Hacker News new | ask | show | jobs
by artnep 3905 days ago
Yes, but I also worry about a bunch of theorists writing substandard code that is unreadable and unmaintainable.
1 comments

And creating "fragile" models because they don't have the tools to reproduce their own experiments. How many authors of academic papers in ML could reproduce the exact same results a year later? I would guess around 10%.
This pisses me off so much. I'm not a mathematician, but I like to think I'm a pretty good programmer. I feel like I could pick up a mathematical concept described in a computer science paper more easily if I could actually see the damn code and run it myself. But most of the papers I've read haven't mentioned where to find the referenced source code or, if they do, it's either horribly written and only runs on the author's machine or it requires specialized software that only a university could afford.
From my interactions with researchers in ML, most of them are actually pretty good programmers. There just isn't an incentive to make your code clean:

1. There isn't much correlation between quantity or even quality of papers you publish and the quality of your code. Meaning, writing cleaner code is not going to help you get that postdoc or faculty position.

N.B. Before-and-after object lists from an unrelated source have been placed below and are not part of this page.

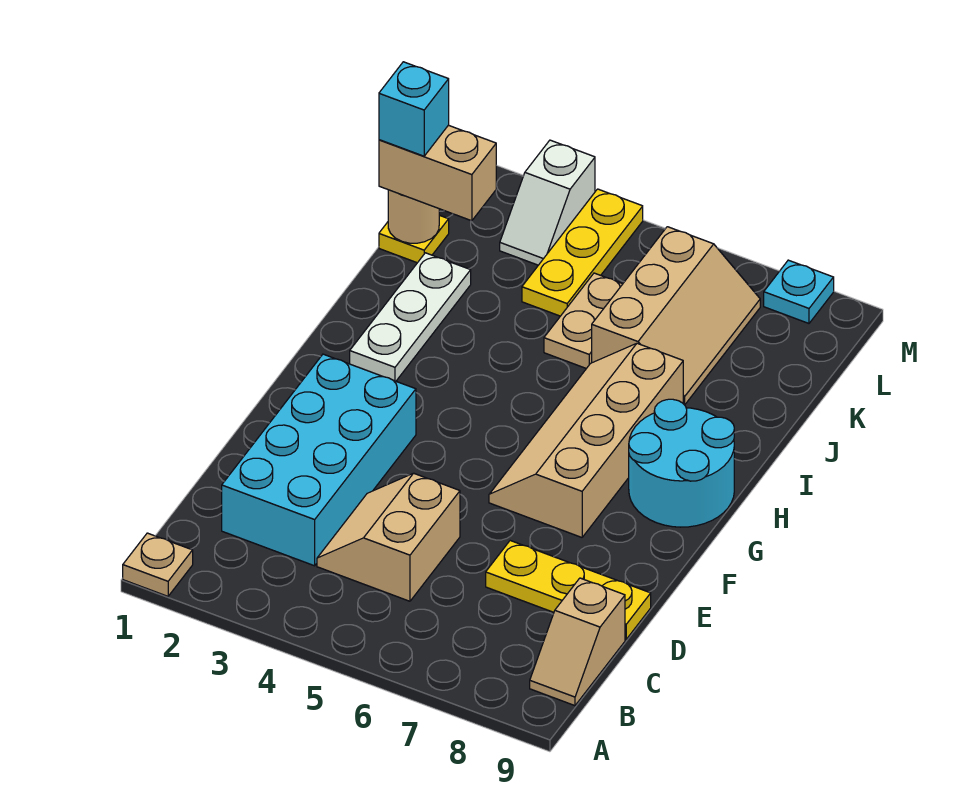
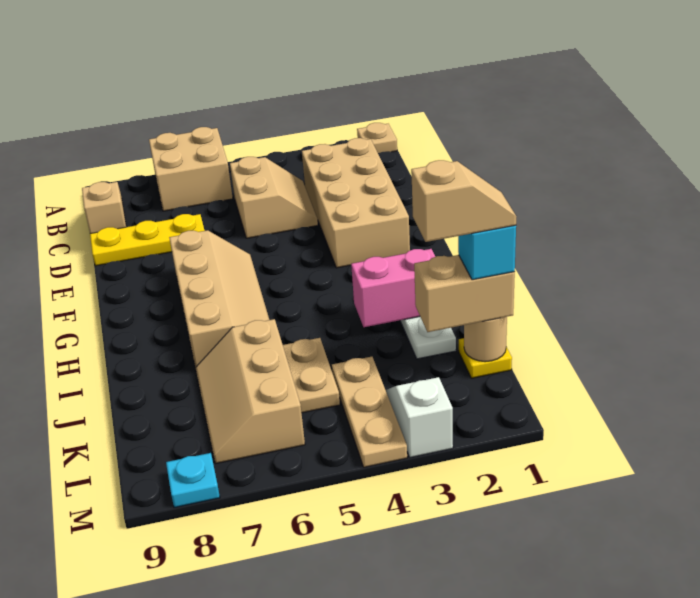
none -> tan 2x2 brick [149,127,233,211]
cyan 2x4 brick [222,354,416,566] -> tan 2x4 brick [302,138,410,268]
cyan 2x2 round brick [629,399,734,527] -> none
none -> pink 1x2 brick [351,249,435,327]
none -> tan 1x2 slope [411,160,517,242]
yellow 1x3 plate [522,189,643,316] -> tan 1x3 plate [332,357,407,467]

2. Doing research is full of stops and starts and branches that fail and approaches that get thrown out. It's a waste of time to write clean code since you know it'll most likely be thrown out. When you do get an approach that works, you publish your paper and move on.

> most of them are actually pretty good programmers.

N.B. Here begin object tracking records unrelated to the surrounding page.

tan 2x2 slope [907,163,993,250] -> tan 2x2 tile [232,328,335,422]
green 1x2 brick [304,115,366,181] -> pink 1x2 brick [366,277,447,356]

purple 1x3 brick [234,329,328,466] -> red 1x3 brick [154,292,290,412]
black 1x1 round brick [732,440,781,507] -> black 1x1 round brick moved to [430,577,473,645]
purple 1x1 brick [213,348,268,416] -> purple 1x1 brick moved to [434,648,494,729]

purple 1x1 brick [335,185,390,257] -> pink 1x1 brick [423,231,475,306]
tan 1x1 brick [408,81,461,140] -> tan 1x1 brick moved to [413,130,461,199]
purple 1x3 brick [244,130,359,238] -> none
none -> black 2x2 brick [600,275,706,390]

What is 'good'? In 'software development' 'good' is usually connected to writing clear, maintainable, test covered code. In most scientific research it means something completely different. I think on HN most adhere to the former definition of good and in that sense most researchers (especially in physics, but also CS / ML) are not 'good' according to that definition (because you need quite a lot of years of experience in a corporate setting usually) and actually even bad. But the code works and implements the concepts in their papers so they are 'good' in that respect. That is more rapid prototyping to make a POC to show it works, after which you properly rewrite it.

Good = they are capable of "writing clear, maintainable, test covered code" if they wanted to.
Maybe you can expect more citations if other researchers can examine your code.